Launch file in Notepad

Grant Edwards grante at visi.com
Fri May 13 09:41:11 EDT 2005


On 2005-05-13, Dennis Lee Bieber <wlfraed at ix.netcom.com> wrote:

> On Thu, 12 May 2005 15:34:39 -0000, Grant Edwards <grante at visi.com>
> declaimed the following in comp.lang.python:
>
>> I think the use of forward slashes for command line switches
>> was adopted by CP/M from DEC's OSes (e.g. RSX-11).  CP/M didn't
>> have directories in the beginning, so nobody worried about what
>> to use for path separators (DEC used colons, IIRC).  DOS was a
>
> 	I can't speak for the various PDP-11 family, but VMS syntax was:
>
> 	hardware:[toplevel.nextlevel.ad.infinitum]filename.ext;version

Ah yes, that's looking familiar.  The colon separated the
"logical drive" from the path in brackets, in which the
seperator was a dot.  I spent most of my time under VMS running
DECShell, so I used mostly 'normal' Unix path syntax.
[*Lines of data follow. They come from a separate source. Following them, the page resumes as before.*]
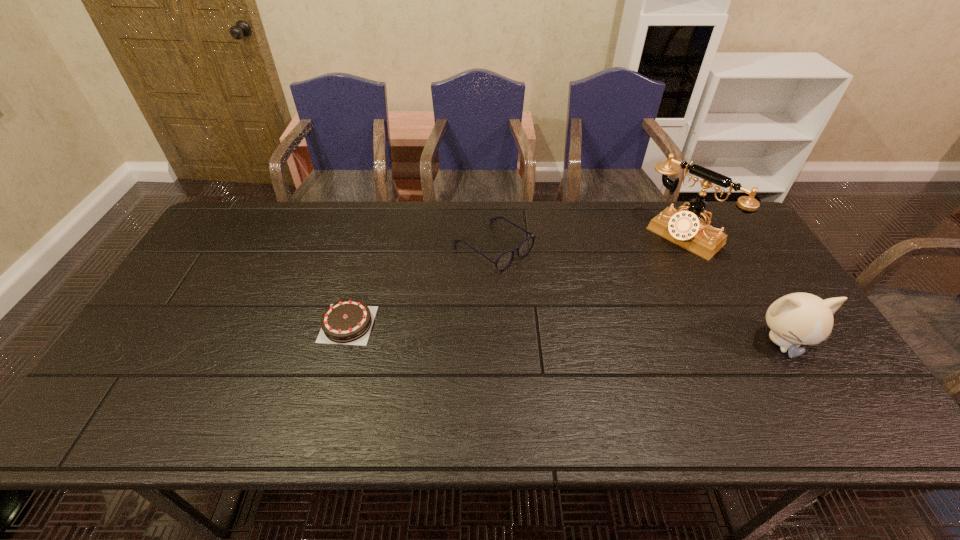
The image size is (960, 540). I want to click on the shortest object, so point(349,322).

Where is `chocolate cake`? The height and width of the screenshot is (540, 960). chocolate cake is located at coordinates (x=349, y=322).

Locate an element on the screen. the second tallest object is located at coordinates (796, 319).

I want to click on the third object from right to left, so click(505, 259).

Where is `spectacles`? The height and width of the screenshot is (540, 960). spectacles is located at coordinates (505, 259).

This screenshot has width=960, height=540. What are the coordinates of `the tallest object` in the screenshot? It's located at tap(687, 229).

Find the location of a particular element. vacant space located on the left of the shortest object is located at coordinates (181, 324).

Locate an element on the screen. The image size is (960, 540). vacant space located on the face of the third shortest object is located at coordinates (805, 381).

Identify the location of free space located on the front-facing side of the third tallest object. The height and width of the screenshot is (540, 960). (586, 311).

This screenshot has height=540, width=960. Find the location of `vacant space located 0.250m on the front-facing side of the third tallest object`. vacant space located 0.250m on the front-facing side of the third tallest object is located at coordinates (591, 315).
> where hardware could be a drive specification or a logical name (only
> other OS I've encountered with logical names is AmigaOS, which also
> allowed one to specify disks by volume label -- and would prompt the
> user to insert volume X into a drive if needed!)

-- 
Grant Edwards                   grante             Yow!  Don't hit me!! I'm in
                                  at               the Twilight Zone!!!